When I look at how Jesus interacted with the Pharisees and what Paul had to say about his theological opponents, it sure doesn't look like they were constrained by the pseudo-morality of the privileged that we call politeness. They called a spade a spade often quite rudely out of solidarity with the people who had been damaged by the bad theology of their opponents. Now I do agree that there is mockery that is just mockery, but there is also a legitimate role for teaching that follows Jesus' model of "You have heard it said ... but I tell you..." in order to let the rapidly expanding crowd of the ex-churched and never-churched know that the Pharisaic hypocrisy that made them leave the church or never consider it is not the only Christianity that's out there.

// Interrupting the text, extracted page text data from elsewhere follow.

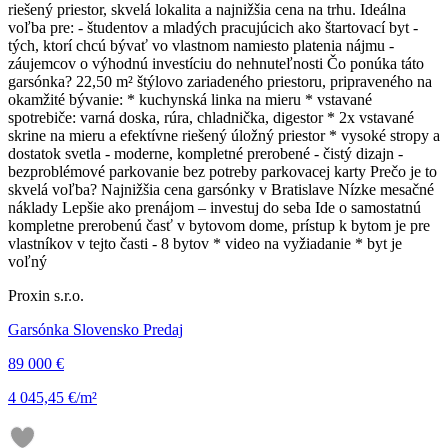
riešený priestor, skvelá lokalita a najnižšia cena na trhu. Ideálna
voľba pre: - študentov a mladých pracujúcich ako štartovací byt -
tých, ktorí chcú bývať vo vlastnom namiesto platenia nájmu -
záujemcov o výhodnú investíciu do nehnuteľnosti Čo ponúka táto
garsónka? 22,50 m² štýlovo zariadeného priestoru, pripraveného na
okamžité bývanie: * kuchynská linka na mieru * vstavané
spotrebiče: varná doska, rúra, chladnička, digestor * 2x vstavané
skrine na mieru a efektívne riešený úložný priestor * vysoké stropy a
dostatok svetla - moderne, kompletné prerobené - čistý dizajn -
bezproblémové parkovanie bez potreby parkovacej karty Prečo je to
skvelá voľba? Najnižšia cena garsónky v Bratislave Nízke mesačné
náklady Lepšie ako prenájom – investuj do seba Ide o samostatnú
kompletne prerobenú časť v bytovom dome, prístup k bytom je pre
vlastníkov v tejto časti - 8 bytov * video na vyžiadanie * byt je
voľný
Proxin s.r.o.
Garsónka Slovensko Predaj
89 000 €
4 045,45 €/m²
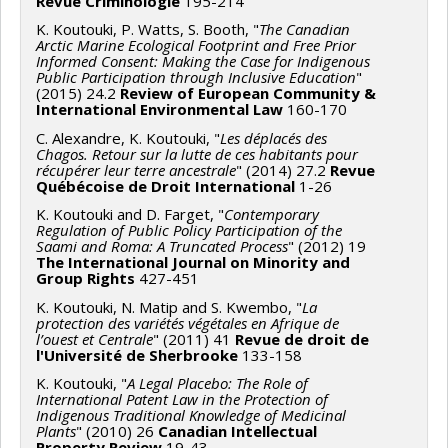
Revue Criminologie
195-214
K. Koutouki, P. Watts, S. Booth, "
The Canadian
Arctic Marine Ecological Footprint and Free Prior
Informed Consent: Making the Case for Indigenous
Public Participation through Inclusive Education
"
(2015) 24.2
Review of European Community &
International Environmental Law
160-170
C. Alexandre, K. Koutouki, "
Les déplacés des
Chagos. Retour sur la lutte de ces habitants pour
récupérer leur terre ancestrale
" (2014) 27.2
Revue
Québécoise de Droit International
1-26
K. Koutouki and D. Farget, "
Contemporary
Regulation of Public Policy Participation of the
Saami and Roma: A Truncated Process
" (2012) 19
The International Journal on Minority and
Group Rights
427-451
K. Koutouki, N. Matip and S. Kwembo, "
La
protection des variétés végétales en Afrique de
l’ouest et Centrale
" (2011) 41
Revue de droit de
l'Université de Sherbrooke
133-158
K. Koutouki, "
A Legal Placebo: The Role of
International Patent Law in the Protection of
Indigenous Traditional Knowledge of Medicinal
Plants
" (2010) 26
Canadian Intellectual
Property Review
19-43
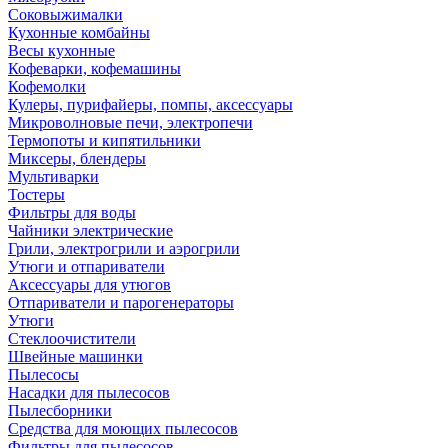
Соковыжималки
Кухонные комбайны
Весы кухонные
Кофеварки, кофемашины
Кофемолки
Кулеры, пурифайеры, помпы, аксессуары
Микроволновые печи, электропечи
Термопоты и кипятильники
Миксеры, блендеры
Мультиварки
Тостеры
Фильтры для воды
Чайники электрические
Грили, электрогрили и аэрогрили
Утюги и отпариватели
Аксессуары для утюгов
Отпариватели и парогенераторы
Утюги
Стеклоочистители
Швейные машинки
Пылесосы
Насадки для пылесосов
Пылесборники
Средства для моющих пылесосов
Фильтры для пылесосов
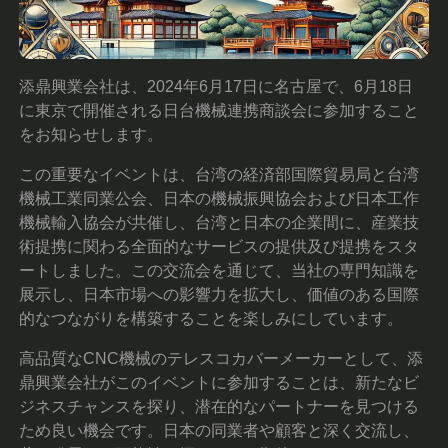
添鼎興業会社は、2024年6月17日に名古屋で、6月18日
に東京で開催される日台機械連携商談会に参加すること
をお知らせします。
この重要なイベントは、台湾の経済部国際貿易局と台湾
機械工業同業公会、日本の機械振興協会および日本工作
機械輸入協会が共催し、台湾と日本の企業間に、産業技
術提携に関わる全面的なサービスの提供及び提携をスタ
ートしました。この交流会を通じて、当社の専門知識を
展示し、日本市場への影響力を拡大し、価値のある国際
的なつながりを構築することを楽しみにしています。
高品質なCNC機械のテレスコカバーメーカーとして、添
鼎興業会社がこのイベントに参加することは、新たなビ
ジネスチャンスを探り、潜在的なパートナーを見つける
ため良い機会です。日本の同業者や顧客と深く交流し、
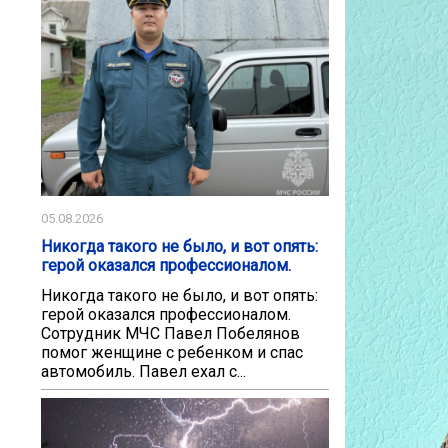
05.08.2026
Никогда такого не было, и вот опять:
герой оказался профессионалом.
Никогда такого не было, и вот опять:
герой оказался профессионалом.
Сотрудник МЧС Павел Побелянов
помог женщине с ребенком и спас
автомобиль. Павел ехал с...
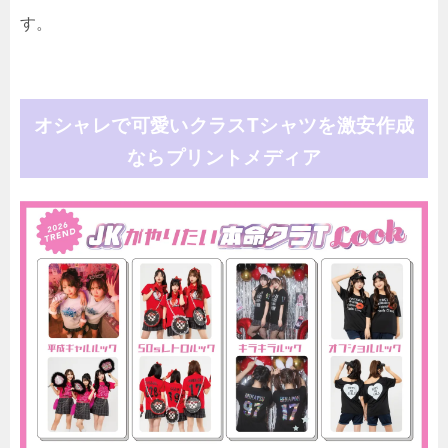
す。
オシャレで可愛いクラスTシャツを激安作成
ならプリントメディア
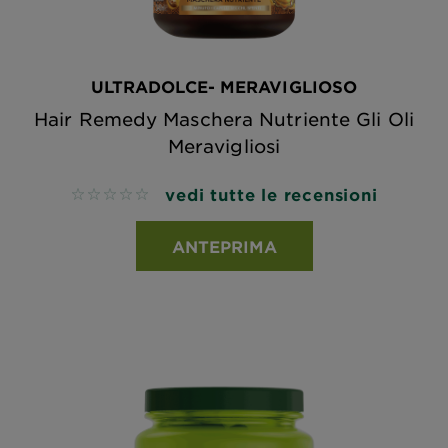
ULTRADOLCE- MERAVIGLIOSO
Hair Remedy Maschera Nutriente Gli Oli
Meravigliosi
vedi tutte le recensioni
No reviews
ANTEPRIMA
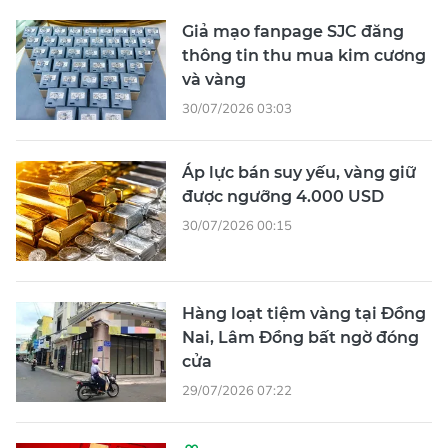
Giả mạo fanpage SJC đăng
thông tin thu mua kim cương
và vàng
30/07/2026 03:03
Áp lực bán suy yếu, vàng giữ
được ngưỡng 4.000 USD
30/07/2026 00:15
Hàng loạt tiệm vàng tại Đồng
Nai, Lâm Đồng bất ngờ đóng
cửa
29/07/2026 07:22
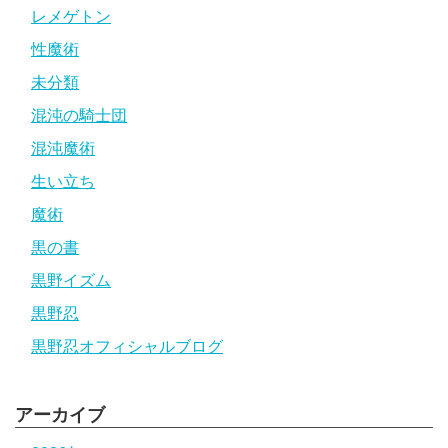
レメゲトン
性魔術
未分類
混沌の騎士団
混沌魔術
生い立ち
魔術
黒の書
黒野イズム
黒野忍
黒野忍オフィシャルブログ
アーカイブ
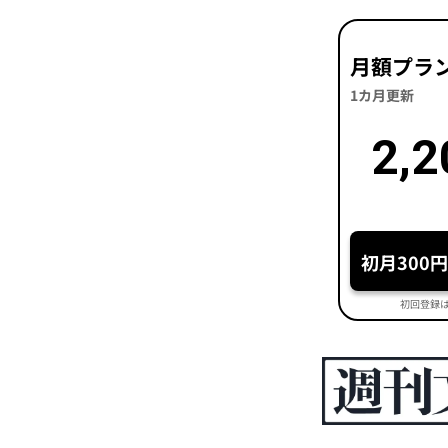
月額プラ
1カ月更新
2,2
初月300
初回登録は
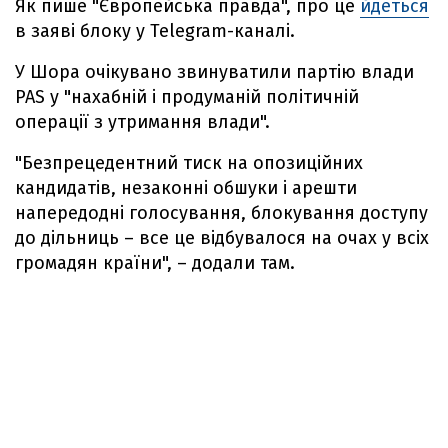
Як пише "Європейська правда", про це
йдеться
в заяві блоку у Telegram-каналі.
У Шора очікувано звинуватили партію влади
PAS у "нахабній і продуманій політичній
операції з утримання влади".
"Безпрецедентний тиск на опозиційних
кандидатів, незаконні обшуки і арешти
напередодні голосування, блокування доступу
до дільниць – все це відбувалося на очах у всіх
громадян країни", – додали там.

I realize that a subset of our country's population will never be postmodern. They're frightened (legitimately) by the fragmentation of our world and so they flee to a gated community where life is simple and safe and structured. I don't judge them, but I don't think those are the only sheep that Jesus wants. There are so many smart kids growing up today who have gifts that God wants to use in His kingdom even though they would never be able to live in Pleasantville or believe that a guy named Jonah really spent three days without oxygen not being dissolved by the stomach acid of a whale (as if 2 Timothy 3:16 prohibits God from breathing out legends that are useful for teaching and equipping disciples). Rather than ridicule their "sophistication" and name it as spiritual pride, it is worth stepping out on the treacherous tight-rope of speaking the postmodern world's language without getting sucked down into its nihilism. Not everyone has this mission field, but Rachel does.

Furthermore, the Pleasantville to which many evangelicals think we need to return is not the kingdom; it's actually the reason that many Christians today do not live in the kingdom. How are we so sure that Pleasantville is not the worldliness that Jesus calls us to leave behind? The ancient church fathers defined "the world" in terms of wealth and privilege, not exposure to MTV. So if Rachel's satire is helpful to calling out our Pleasantvilles, then it is beneficial not only to the ex and never-churched, but also to Christians whose nostalgia for white picket fences compromises their ability to join the company of the crucified. If Rachel's book is anything like her blog posts, then her mischief is a subversive way of tricking us postmoderns into engaging in serious Bible study without realizing that's what we're doing. I'll be able to say more once I get my copy.